I think part of the ‘boring’ narrative everyone has about this game, part of it for sure was the initial low scoring and the Patriots kinda never being truly ‘in the game’...but I think there’s another issue rearing up, quietly = ‘Super Bowl fatigue’.

You know that thing where a private equity/big corporation buys a storied franchise, or my example here is gonna be with a restaurant...where a big money firm buys the founder-led rapidly growing business and immediately corporatizes it, trying to squeeze every ounce of money out of the thing they bought -- and they do so by slowly cutting back on ingredients quality and sacrificing service and reducing headcount/staffing and the next thing you know -- you’re Wendy’s or Panera...one-time respect giants in the faster food industry, now a shell of themselves.

Panera used to bake their breads onsite with real bakers early mornings, their baked goods were a huge success and Panera’s swept across the land. A private equity firm bought them and took over, and I see reports online from current and past employees talking about how they collapsed and why they left their employ to go elsewhere -- the private equity firms changed to no more fresh baked goods onsite, too expensive to employ real bakers, now a lot of their stuff is mostly made at a ‘center’ and shipped to the stores and the homemade soups and sides made on site are now bagged and frozen from a centralized distribution location.

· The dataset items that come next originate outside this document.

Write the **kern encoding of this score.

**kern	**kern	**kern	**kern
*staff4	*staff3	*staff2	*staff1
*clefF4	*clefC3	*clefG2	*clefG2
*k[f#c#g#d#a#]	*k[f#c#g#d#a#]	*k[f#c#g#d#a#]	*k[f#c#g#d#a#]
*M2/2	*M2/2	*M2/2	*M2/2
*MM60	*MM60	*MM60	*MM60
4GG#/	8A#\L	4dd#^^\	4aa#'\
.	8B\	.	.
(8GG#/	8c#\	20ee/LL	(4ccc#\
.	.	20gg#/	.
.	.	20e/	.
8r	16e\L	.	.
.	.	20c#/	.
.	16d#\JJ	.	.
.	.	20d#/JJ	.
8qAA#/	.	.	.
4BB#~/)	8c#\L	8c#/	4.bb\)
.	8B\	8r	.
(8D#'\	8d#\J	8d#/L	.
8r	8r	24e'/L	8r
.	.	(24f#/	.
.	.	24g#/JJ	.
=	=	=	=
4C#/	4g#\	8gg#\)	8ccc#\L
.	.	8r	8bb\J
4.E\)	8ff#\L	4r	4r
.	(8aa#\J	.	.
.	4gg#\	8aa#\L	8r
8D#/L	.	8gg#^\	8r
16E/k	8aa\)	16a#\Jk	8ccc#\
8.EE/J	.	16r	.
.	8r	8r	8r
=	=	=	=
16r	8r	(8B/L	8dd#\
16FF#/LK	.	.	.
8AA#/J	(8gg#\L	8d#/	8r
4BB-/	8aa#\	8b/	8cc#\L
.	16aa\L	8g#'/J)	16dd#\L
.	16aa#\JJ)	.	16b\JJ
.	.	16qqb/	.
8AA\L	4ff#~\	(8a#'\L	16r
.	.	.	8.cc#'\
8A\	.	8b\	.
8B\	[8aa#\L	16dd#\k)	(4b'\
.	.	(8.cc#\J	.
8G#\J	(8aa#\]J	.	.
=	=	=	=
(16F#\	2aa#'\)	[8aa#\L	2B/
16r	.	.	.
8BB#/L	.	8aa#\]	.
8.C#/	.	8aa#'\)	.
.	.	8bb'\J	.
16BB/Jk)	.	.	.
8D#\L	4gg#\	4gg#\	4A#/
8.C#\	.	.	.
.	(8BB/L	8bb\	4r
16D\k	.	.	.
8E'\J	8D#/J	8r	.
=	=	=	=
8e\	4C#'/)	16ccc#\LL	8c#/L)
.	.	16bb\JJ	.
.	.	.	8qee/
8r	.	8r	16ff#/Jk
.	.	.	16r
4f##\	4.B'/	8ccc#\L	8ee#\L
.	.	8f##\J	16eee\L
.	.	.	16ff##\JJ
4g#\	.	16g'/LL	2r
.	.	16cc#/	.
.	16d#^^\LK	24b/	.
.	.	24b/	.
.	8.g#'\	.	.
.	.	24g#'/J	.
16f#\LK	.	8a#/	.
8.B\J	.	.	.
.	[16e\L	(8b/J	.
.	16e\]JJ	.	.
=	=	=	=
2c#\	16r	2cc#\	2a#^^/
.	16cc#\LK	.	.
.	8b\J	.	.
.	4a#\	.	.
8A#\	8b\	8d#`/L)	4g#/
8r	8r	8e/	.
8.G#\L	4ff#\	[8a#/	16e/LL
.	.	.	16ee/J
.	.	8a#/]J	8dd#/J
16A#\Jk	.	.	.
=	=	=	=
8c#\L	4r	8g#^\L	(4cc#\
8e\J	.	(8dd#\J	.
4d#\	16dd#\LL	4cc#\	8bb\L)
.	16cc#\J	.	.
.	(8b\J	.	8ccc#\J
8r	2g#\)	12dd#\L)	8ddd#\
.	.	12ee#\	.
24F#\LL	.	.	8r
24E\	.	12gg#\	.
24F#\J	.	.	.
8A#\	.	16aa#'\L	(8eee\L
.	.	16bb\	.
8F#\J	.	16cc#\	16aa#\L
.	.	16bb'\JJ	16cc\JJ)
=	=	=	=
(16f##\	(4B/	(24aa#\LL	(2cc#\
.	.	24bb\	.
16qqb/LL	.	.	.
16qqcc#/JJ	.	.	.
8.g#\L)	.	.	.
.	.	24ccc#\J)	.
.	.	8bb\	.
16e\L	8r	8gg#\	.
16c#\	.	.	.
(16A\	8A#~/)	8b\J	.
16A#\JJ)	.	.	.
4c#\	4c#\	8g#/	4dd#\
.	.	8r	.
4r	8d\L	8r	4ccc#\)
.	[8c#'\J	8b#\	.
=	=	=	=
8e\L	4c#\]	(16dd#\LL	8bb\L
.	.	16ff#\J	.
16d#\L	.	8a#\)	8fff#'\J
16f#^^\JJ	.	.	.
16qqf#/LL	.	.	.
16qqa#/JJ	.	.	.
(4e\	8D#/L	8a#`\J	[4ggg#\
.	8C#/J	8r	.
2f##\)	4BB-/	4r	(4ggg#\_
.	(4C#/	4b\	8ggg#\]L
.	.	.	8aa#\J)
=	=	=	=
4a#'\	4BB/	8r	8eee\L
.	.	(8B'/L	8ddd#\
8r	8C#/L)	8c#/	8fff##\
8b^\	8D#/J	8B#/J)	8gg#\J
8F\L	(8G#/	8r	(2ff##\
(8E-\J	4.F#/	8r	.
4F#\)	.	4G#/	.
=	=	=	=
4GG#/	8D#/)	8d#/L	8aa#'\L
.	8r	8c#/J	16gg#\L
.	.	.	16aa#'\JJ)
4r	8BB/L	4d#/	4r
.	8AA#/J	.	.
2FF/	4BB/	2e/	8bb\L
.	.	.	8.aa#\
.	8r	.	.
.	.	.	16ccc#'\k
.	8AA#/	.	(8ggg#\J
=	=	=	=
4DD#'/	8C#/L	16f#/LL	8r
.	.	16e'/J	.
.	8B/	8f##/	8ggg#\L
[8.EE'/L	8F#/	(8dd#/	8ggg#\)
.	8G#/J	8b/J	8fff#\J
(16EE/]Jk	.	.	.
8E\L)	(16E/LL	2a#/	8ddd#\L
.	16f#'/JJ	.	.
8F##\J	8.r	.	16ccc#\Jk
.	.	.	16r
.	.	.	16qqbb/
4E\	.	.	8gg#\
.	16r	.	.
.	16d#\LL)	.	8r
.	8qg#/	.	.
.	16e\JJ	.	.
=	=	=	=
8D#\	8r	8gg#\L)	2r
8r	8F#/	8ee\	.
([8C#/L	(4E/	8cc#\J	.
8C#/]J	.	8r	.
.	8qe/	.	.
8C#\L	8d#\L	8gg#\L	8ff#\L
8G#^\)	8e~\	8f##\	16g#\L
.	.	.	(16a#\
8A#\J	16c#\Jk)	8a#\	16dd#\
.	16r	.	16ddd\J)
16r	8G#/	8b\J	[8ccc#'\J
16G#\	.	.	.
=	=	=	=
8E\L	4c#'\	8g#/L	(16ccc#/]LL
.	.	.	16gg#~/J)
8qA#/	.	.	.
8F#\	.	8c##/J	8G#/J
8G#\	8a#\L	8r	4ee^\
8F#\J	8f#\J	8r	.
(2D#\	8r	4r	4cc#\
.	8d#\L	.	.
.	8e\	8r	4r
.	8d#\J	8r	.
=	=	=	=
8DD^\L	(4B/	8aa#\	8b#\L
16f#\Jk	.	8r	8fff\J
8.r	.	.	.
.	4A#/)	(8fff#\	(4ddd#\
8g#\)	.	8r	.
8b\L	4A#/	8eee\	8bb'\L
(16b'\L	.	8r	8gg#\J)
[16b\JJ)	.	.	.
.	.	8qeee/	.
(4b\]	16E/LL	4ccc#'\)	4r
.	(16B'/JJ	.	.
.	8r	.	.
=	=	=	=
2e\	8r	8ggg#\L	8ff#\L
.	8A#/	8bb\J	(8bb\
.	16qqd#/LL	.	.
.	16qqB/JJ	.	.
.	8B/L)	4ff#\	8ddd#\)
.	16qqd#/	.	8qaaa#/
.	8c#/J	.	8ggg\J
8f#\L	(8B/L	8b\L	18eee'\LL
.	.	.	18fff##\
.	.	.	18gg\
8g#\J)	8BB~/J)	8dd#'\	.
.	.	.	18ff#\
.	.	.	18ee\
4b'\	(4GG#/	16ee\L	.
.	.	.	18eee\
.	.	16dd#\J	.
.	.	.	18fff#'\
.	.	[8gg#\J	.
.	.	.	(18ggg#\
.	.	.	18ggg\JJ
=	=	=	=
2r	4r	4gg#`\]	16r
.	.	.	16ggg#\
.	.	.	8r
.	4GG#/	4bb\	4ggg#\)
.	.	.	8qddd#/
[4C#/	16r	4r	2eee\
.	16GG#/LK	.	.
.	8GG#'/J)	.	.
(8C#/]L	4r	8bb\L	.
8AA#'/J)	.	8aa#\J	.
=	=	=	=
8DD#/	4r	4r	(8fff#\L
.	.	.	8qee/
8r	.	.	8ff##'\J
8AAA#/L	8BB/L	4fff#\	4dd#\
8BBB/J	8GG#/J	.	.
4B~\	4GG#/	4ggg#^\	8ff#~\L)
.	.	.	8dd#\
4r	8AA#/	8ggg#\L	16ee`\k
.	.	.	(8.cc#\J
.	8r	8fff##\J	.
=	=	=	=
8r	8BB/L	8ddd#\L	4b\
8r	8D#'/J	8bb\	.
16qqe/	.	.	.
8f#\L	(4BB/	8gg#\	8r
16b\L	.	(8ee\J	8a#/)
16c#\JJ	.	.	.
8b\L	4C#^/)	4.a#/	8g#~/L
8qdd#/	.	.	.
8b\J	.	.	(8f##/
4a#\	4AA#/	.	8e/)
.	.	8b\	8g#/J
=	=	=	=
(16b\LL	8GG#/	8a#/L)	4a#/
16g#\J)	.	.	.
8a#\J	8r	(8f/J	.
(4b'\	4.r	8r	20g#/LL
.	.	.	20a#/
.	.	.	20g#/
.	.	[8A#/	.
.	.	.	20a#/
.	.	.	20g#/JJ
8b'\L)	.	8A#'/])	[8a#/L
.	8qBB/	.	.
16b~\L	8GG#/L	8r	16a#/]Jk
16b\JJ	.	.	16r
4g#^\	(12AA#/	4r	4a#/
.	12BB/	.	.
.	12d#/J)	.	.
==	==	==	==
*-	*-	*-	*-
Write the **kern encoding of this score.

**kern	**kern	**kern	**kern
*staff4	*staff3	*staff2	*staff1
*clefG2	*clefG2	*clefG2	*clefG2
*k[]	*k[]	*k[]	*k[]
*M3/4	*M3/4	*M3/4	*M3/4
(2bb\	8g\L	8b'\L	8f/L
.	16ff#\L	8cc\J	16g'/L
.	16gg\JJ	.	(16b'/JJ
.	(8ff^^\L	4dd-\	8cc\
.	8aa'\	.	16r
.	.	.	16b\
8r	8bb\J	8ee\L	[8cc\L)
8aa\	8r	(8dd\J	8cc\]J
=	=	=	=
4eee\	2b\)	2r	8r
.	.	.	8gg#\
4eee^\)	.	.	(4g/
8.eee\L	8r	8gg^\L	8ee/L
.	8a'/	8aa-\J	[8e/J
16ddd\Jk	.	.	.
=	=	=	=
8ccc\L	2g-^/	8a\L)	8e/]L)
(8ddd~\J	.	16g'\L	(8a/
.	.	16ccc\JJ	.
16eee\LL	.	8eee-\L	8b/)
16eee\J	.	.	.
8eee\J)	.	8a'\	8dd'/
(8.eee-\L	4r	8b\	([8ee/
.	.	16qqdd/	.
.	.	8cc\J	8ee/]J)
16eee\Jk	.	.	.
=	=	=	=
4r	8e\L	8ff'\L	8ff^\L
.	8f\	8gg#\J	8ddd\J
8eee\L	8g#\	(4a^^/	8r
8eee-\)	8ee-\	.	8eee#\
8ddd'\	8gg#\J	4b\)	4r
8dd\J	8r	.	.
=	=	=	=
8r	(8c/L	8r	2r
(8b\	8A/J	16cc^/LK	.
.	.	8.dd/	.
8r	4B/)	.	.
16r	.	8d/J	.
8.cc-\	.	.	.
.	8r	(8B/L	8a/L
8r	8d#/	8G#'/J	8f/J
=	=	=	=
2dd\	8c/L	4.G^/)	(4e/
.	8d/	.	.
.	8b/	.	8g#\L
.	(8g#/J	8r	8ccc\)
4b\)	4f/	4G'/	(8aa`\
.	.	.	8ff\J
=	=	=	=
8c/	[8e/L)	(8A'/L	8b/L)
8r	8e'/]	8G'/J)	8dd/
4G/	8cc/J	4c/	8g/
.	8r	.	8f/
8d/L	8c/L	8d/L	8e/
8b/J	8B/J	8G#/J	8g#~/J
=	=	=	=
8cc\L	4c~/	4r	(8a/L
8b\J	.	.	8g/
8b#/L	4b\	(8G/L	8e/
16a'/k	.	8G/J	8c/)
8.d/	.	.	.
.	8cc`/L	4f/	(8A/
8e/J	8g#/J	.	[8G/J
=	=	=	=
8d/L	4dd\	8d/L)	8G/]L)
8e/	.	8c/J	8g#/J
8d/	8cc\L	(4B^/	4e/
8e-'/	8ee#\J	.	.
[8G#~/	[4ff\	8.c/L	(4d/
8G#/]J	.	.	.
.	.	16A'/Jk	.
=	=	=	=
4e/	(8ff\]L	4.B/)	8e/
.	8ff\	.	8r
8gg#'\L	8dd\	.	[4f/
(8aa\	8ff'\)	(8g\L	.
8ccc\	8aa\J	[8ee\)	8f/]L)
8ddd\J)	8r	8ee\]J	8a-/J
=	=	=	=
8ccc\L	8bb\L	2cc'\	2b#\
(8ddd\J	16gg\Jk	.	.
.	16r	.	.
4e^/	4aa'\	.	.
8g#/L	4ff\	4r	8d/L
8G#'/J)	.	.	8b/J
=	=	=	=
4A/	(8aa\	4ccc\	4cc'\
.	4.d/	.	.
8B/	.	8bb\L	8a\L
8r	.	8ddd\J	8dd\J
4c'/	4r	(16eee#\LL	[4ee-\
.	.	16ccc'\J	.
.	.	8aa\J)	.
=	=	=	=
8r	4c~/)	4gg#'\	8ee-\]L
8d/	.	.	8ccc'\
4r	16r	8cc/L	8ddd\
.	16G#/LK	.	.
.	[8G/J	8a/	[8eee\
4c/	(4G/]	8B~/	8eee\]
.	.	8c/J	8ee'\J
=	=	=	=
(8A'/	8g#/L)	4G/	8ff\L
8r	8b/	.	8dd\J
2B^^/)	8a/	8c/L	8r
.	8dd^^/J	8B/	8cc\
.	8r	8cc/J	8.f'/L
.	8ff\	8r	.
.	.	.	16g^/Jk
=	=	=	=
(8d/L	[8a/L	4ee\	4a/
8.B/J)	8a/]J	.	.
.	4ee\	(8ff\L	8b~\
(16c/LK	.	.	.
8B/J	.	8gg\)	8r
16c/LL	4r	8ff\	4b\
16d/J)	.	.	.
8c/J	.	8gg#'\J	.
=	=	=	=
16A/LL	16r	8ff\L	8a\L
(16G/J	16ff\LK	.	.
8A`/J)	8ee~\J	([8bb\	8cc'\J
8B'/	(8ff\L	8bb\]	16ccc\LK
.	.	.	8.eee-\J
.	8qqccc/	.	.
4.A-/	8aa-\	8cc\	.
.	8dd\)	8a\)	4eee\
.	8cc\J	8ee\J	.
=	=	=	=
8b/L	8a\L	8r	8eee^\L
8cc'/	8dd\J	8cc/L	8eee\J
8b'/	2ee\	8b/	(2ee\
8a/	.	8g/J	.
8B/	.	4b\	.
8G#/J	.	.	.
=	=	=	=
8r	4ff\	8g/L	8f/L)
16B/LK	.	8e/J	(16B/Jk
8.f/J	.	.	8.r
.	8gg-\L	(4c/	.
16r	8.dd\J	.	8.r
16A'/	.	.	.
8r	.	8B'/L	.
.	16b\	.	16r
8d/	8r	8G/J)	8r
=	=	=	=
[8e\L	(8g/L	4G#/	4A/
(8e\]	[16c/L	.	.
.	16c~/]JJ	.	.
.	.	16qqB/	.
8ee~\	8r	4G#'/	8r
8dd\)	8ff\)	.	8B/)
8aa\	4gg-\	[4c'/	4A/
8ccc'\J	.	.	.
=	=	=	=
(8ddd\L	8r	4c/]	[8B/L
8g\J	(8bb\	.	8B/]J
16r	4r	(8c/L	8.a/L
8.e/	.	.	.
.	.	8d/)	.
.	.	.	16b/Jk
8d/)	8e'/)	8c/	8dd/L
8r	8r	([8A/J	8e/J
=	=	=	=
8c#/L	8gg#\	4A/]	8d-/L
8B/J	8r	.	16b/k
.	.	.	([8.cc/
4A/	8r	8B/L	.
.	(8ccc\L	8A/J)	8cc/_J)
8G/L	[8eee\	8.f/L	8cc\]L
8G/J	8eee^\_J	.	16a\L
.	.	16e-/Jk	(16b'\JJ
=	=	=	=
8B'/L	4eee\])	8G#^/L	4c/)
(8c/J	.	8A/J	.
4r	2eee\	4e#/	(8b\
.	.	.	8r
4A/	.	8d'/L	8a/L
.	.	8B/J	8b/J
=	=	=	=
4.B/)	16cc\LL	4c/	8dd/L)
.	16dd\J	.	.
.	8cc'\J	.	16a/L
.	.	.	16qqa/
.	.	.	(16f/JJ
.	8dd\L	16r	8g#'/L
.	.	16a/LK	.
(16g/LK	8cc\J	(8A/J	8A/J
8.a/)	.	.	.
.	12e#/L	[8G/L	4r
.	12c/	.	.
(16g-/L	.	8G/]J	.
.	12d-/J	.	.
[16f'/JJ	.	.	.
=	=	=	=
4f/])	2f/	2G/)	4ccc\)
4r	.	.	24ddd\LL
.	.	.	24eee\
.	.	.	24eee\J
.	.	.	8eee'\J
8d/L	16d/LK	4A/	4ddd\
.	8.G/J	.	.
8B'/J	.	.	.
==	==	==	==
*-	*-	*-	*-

Foot traffic...down. Staff reduced. Reduced staff overworked. Prices up. Revenues and profits...winding down. Who loves...or even likes Panera anymore, and if you do -- I bet it’s not like you used to love it.

That is the Super Bowl, potentially...’I bet it’s not like you used to love it’.

It’s now a giant parade of celebrities and gimmicks and halftime show controversies...all to push viewership numbers and thus advertising rates. The NFL HAS TO play to and eventually expand into an international market. The NFL is going the Starbucks route: growth through international expansion because they’ve peaked at home. They aren't a football league anymore; they’re a global media conglomerate that happens to own some helmets.

The NFL is moving towards serving growth and not caring about serving its foundational customers much anymore and will sacrifice quality for growth hopes and profit grabs. I can’t blame them...their goal is to make money, like any business. But making money from here probably moves away from satisfying their core customers...they think ‘we’ll (the fans) always be here’ because we love the product so, but so does/did McDonald’s think that...and it’s slowly starting to come apart for the golden arches, an American Icon business ruined/past its prime. Eventually, the K-Marts and Wal-Marts that seem like no one could ever stop them...they eventually get surpassed by a new thing.

It will take a long time for it all to play itself out, literally and figuratively, I assume...and maybe the NFL will course correct at some point, but most big corporations don’t...they hit a wall and don’t know how to adjust/to ‘right their ship’...and they keep sailing right into the iceberg.

But for now...we enjoy the ride and try to profit from their mistakes via FF and betting. It’s still the best weekly episodic television show of our generation...just an unsatisfying season-ender episode almost every year now.

And, yes...Bradley Cooper...I hate to break it to you...football is a ploy to try to sell you food (and GLP-1s). It’s the way the world works.